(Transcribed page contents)

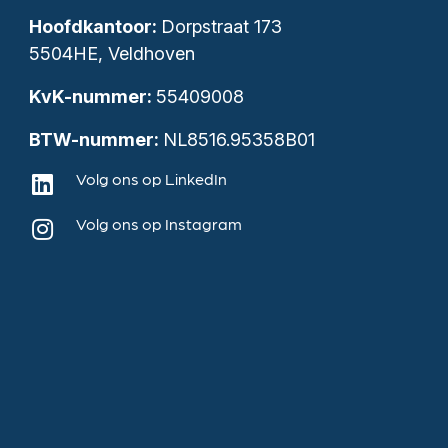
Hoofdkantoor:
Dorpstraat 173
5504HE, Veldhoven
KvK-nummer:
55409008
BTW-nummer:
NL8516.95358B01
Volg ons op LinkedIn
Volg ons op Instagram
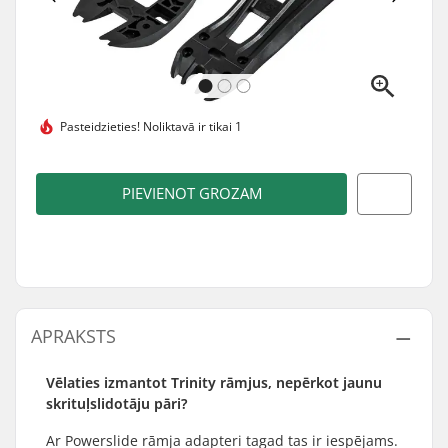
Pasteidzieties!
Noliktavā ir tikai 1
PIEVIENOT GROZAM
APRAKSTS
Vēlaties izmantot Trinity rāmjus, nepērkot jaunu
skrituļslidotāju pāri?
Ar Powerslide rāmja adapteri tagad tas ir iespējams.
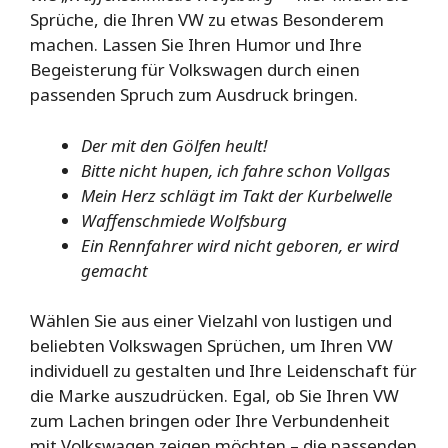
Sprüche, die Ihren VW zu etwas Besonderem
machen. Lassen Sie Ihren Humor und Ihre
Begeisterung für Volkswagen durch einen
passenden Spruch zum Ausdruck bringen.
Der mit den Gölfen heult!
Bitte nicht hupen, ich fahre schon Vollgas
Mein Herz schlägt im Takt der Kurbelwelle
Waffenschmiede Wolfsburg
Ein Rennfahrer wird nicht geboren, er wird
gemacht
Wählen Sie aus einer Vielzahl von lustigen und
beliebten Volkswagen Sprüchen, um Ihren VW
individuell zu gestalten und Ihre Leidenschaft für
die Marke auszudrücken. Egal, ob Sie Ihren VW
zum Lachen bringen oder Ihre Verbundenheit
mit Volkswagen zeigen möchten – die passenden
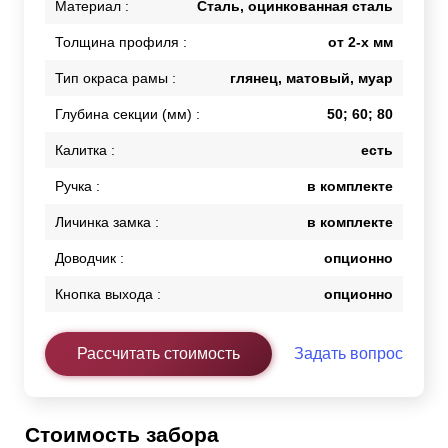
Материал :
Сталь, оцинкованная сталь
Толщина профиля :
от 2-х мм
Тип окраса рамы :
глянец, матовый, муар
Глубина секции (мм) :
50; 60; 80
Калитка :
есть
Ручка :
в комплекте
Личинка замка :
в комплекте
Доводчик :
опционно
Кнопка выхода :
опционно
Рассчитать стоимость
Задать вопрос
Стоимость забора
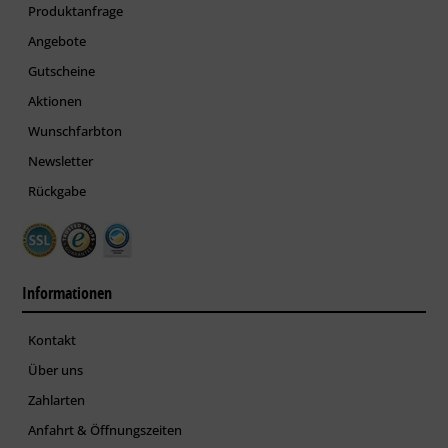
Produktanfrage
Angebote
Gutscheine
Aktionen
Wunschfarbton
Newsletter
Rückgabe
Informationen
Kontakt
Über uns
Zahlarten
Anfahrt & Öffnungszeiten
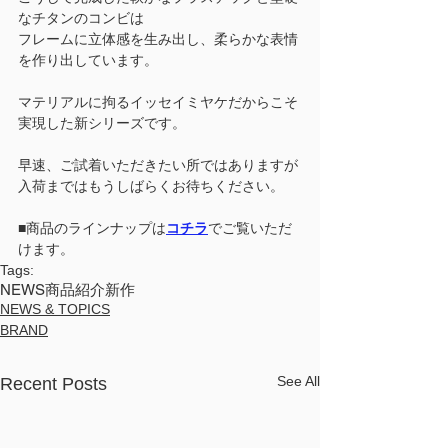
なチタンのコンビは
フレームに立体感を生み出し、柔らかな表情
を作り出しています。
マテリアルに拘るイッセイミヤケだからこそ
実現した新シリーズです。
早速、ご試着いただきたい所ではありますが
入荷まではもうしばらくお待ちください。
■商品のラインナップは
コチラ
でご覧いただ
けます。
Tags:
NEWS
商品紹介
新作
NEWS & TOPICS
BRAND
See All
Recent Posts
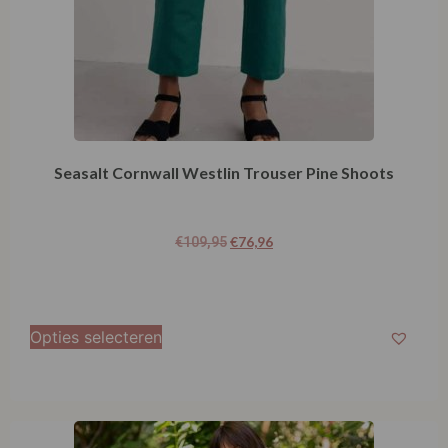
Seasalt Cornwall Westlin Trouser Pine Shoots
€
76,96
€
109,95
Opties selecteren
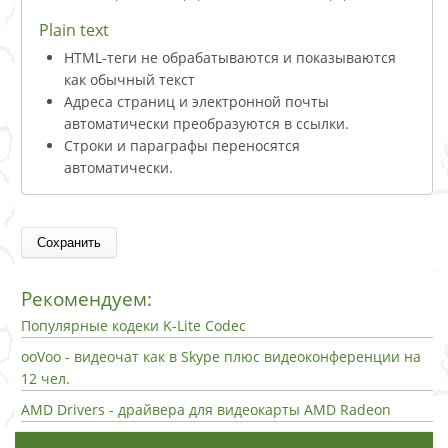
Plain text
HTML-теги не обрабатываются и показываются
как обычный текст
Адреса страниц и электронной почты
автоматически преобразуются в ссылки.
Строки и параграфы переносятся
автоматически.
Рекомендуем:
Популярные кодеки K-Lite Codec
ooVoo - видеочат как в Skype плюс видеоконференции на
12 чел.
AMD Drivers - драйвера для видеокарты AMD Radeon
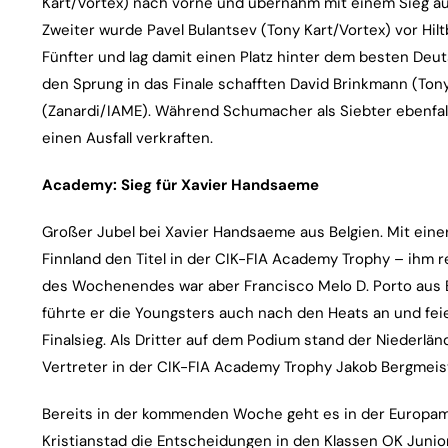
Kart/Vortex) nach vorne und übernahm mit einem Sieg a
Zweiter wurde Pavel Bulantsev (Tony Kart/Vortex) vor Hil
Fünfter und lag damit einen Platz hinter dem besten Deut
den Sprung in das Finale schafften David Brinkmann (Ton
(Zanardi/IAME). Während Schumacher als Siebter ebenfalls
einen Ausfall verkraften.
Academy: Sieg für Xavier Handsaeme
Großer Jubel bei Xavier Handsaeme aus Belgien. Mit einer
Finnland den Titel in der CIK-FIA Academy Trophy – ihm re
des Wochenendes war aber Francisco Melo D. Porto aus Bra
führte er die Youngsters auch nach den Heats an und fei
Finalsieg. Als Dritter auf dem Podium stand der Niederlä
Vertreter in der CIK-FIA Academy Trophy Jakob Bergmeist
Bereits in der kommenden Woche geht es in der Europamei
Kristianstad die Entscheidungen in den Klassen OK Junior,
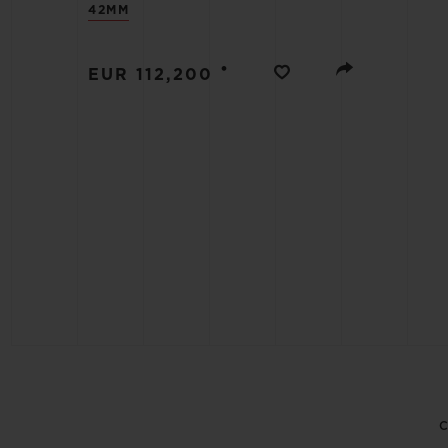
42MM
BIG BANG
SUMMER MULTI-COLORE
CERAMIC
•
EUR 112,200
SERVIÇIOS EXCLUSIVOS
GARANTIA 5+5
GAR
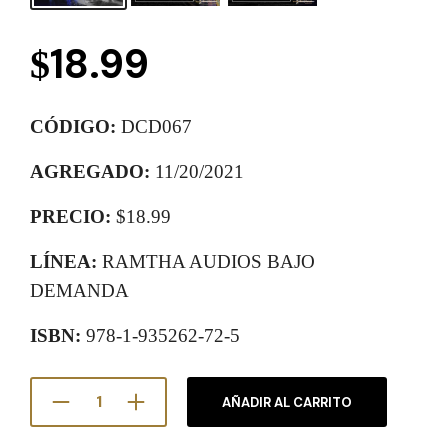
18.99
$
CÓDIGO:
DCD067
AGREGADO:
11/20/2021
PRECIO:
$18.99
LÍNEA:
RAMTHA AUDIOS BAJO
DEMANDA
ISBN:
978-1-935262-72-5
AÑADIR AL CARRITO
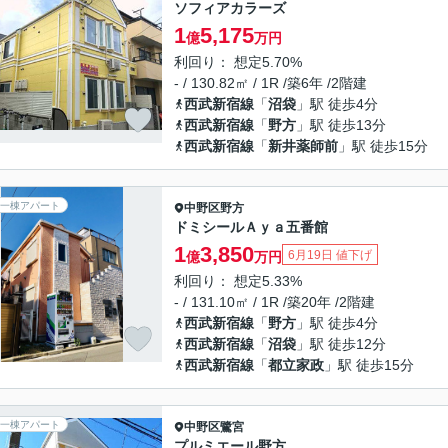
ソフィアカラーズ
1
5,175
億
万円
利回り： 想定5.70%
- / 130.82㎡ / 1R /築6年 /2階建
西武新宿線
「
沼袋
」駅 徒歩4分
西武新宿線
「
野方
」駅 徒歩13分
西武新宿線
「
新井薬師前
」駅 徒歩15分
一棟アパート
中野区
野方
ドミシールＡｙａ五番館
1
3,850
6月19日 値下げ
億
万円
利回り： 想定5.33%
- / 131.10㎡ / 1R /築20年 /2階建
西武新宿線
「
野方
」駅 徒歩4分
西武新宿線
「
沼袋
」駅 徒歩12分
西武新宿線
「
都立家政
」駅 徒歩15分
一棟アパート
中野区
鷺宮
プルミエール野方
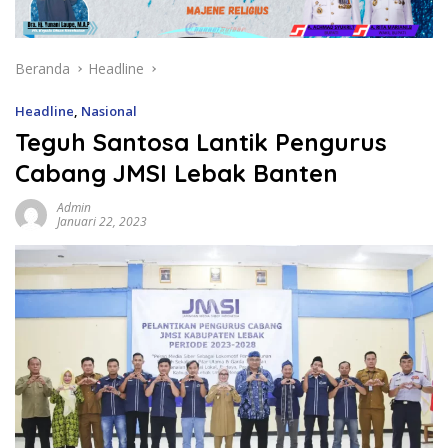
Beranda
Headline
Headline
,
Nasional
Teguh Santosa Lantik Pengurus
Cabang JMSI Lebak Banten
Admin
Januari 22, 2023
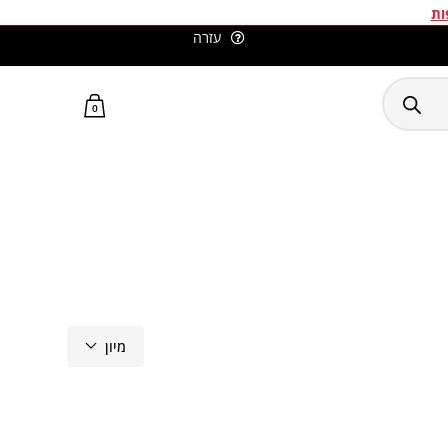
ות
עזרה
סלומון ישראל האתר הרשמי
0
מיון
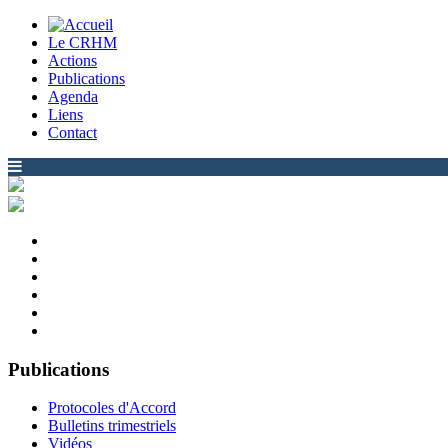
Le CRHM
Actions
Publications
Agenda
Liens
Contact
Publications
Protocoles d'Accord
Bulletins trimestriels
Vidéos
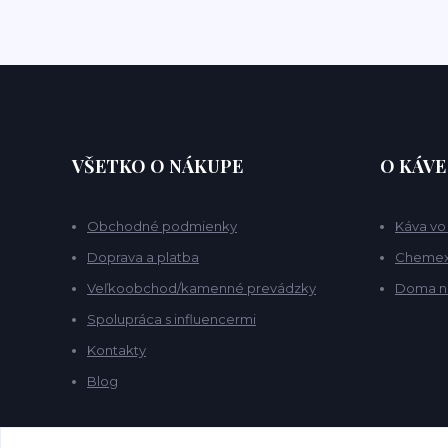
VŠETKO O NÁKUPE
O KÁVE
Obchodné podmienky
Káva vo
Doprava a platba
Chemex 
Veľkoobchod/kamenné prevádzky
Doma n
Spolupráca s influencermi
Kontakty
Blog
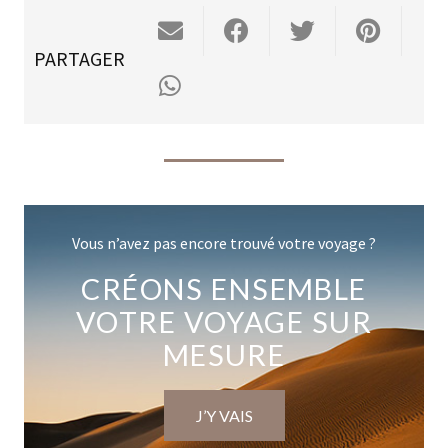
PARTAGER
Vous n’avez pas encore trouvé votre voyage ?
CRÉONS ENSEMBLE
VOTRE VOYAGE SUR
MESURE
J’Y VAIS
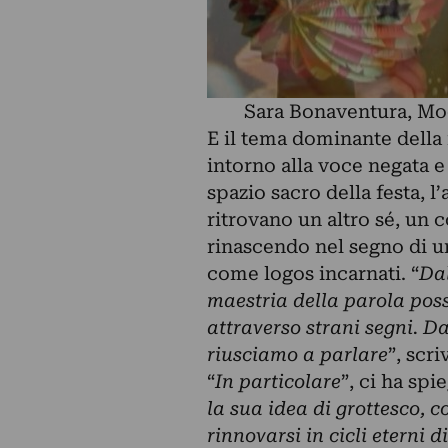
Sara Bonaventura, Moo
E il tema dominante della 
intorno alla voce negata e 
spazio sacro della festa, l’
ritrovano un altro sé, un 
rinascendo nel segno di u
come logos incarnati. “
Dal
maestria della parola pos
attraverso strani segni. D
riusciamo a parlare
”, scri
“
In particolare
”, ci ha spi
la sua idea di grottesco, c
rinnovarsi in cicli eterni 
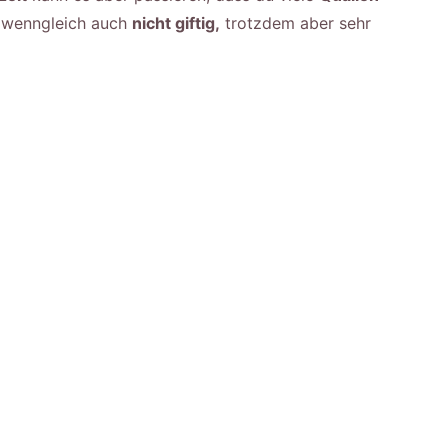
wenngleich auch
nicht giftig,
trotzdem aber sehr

EXERCISE DIRECTIONS. The records above must be copied exactly, with no pictures carried over.

EXERCISE RESPONSE.
Hoofdkantoor:
Dorpstraat 173
5504HE, Veldhoven
KvK-nummer:
55409008
BTW-nummer:
NL8516.95358B01
Volg ons op LinkedIn
Volg ons op Instagram
Pasteidzieties!
Noliktavā ir tikai 1
PIEVIENOT GROZAM
APRAKSTS
Vēlaties izmantot Trinity rāmjus, nepērkot jaunu
skrituļslidotāju pāri?
Ar Powerslide rāmja adapteri tagad tas ir iespējams.
Sprüche, die Ihren VW zu etwas Besonderem
machen. Lassen Sie Ihren Humor und Ihre
Begeisterung für Volkswagen durch einen
passenden Spruch zum Ausdruck bringen.
Der mit den Gölfen heult!
Bitte nicht hupen, ich fahre schon Vollgas
Mein Herz schlägt im Takt der Kurbelwelle
Waffenschmiede Wolfsburg
Ein Rennfahrer wird nicht geboren, er wird
gemacht
Wählen Sie aus einer Vielzahl von lustigen und
beliebten Volkswagen Sprüchen, um Ihren VW
individuell zu gestalten und Ihre Leidenschaft für
die Marke auszudrücken. Egal, ob Sie Ihren VW
zum Lachen bringen oder Ihre Verbundenheit
mit Volkswagen zeigen möchten – die passenden
Материал :
Сталь, оцинкованная сталь
Толщина профиля :
от 2-х мм
Тип окраса рамы :
глянец, матовый, муар
Глубина секции (мм) :
50; 60; 80
Калитка :
есть
Ручка :
в комплекте
Личинка замка :
в комплекте
Доводчик :
опционно
Кнопка выхода :
опционно
Рассчитать стоимость
Задать вопрос
Стоимость забора
Produktanfrage
Angebote
Gutscheine
Aktionen
Wunschfarbton
Newsletter
Rückgabe
Informationen
Kontakt
Über uns
Zahlarten
Anfahrt & Öffnungszeiten
なチタンのコンビは
フレームに立体感を生み出し、柔らかな表情
を作り出しています。
マテリアルに拘るイッセイミヤケだからこそ
実現した新シリーズです。
早速、ご試着いただきたい所ではありますが
入荷まではもうしばらくお待ちください。
■商品のラインナップは
コチラ
でご覧いただ
けます。
Tags:
NEWS
商品紹介
新作
NEWS & TOPICS
BRAND
See All
Recent Posts
Seasalt Cornwall Westlin Trouser Pine Shoots
€
76,96
€
109,95
Opties selecteren
Plain text
HTML-теги не обрабатываются и показываются
как обычный текст
Адреса страниц и электронной почты
автоматически преобразуются в ссылки.
Строки и параграфы переносятся
автоматически.
Рекомендуем:
Популярные кодеки K-Lite Codec
ooVoo - видеочат как в Skype плюс видеоконференции на
12 чел.
AMD Drivers - драйвера для видеокарты AMD Radeon
Kart/Vortex) nach vorne und übernahm mit einem Sieg a
Zweiter wurde Pavel Bulantsev (Tony Kart/Vortex) vor Hil
Fünfter und lag damit einen Platz hinter dem besten Deut
den Sprung in das Finale schafften David Brinkmann (Ton
(Zanardi/IAME). Während Schumacher als Siebter ebenfalls
einen Ausfall verkraften.
Academy: Sieg für Xavier Handsaeme
Großer Jubel bei Xavier Handsaeme aus Belgien. Mit einer
Finnland den Titel in der CIK-FIA Academy Trophy – ihm re
des Wochenendes war aber Francisco Melo D. Porto aus Bra
führte er die Youngsters auch nach den Heats an und fei
Finalsieg. Als Dritter auf dem Podium stand der Niederlä
Vertreter in der CIK-FIA Academy Trophy Jakob Bergmeist
Bereits in der kommenden Woche geht es in der Europamei
Kristianstad die Entscheidungen in den Klassen OK Junior,
42MM
BIG BANG
SUMMER MULTI-COLORE
CERAMIC
•
EUR 112,200
SERVIÇIOS EXCLUSIVOS
GARANTIA 5+5
GAR
18.99
$
CÓDIGO:
DCD067
AGREGADO:
11/20/2021
PRECIO:
$18.99
LÍNEA:
RAMTHA AUDIOS BAJO
DEMANDA
ISBN:
978-1-935262-72-5
AÑADIR AL CARRITO
ソフィアカラーズ
1
5,175
億
万円
利回り： 想定5.70%
- / 130.82㎡ / 1R /築6年 /2階建
西武新宿線
「
沼袋
」駅 徒歩4分
西武新宿線
「
野方
」駅 徒歩13分
西武新宿線
「
新井薬師前
」駅 徒歩15分
一棟アパート
中野区
野方
ドミシールＡｙａ五番館
1
3,850
6月19日 値下げ
億
万円
利回り： 想定5.33%
- / 131.10㎡ / 1R /築20年 /2階建
西武新宿線
「
野方
」駅 徒歩4分
西武新宿線
「
沼袋
」駅 徒歩12分
西武新宿線
「
都立家政
」駅 徒歩15分
一棟アパート
中野区
鷺宮
プルミエール野方
Beranda
Headline
Headline
,
Nasional
Teguh Santosa Lantik Pengurus
Cabang JMSI Lebak Banten
Admin
Januari 22, 2023
ות
עזרה
סלומון ישראל האתר הרשמי
0
מיון
Le CRHM
Actions
Publications
Agenda
Liens
Contact
Publications
Protocoles d'Accord
Bulletins trimestriels
Vidéos
VŠETKO O NÁKUPE
O KÁVE
Obchodné podmienky
Káva vo
Doprava a platba
Chemex 
Veľkoobchod/kamenné prevádzky
Doma n
Spolupráca s influencermi
Kontakty
Blog
PARTAGER
Vous n’avez pas encore trouvé votre voyage ?
CRÉONS ENSEMBLE
VOTRE VOYAGE SUR
MESURE
J’Y VAIS
Sara Bonaventura, Moo
E il tema dominante della 
intorno alla voce negata e 
spazio sacro della festa, l’
ritrovano un altro sé, un 
rinascendo nel segno di u
come logos incarnati. “
Dal
maestria della parola pos
attraverso strani segni. D
riusciamo a parlare
”, scri
“
In particolare
”, ci ha spi
la sua idea di grottesco, c
rinnovarsi in cicli eterni 
wenngleich auch
nicht giftig,
trotzdem aber sehr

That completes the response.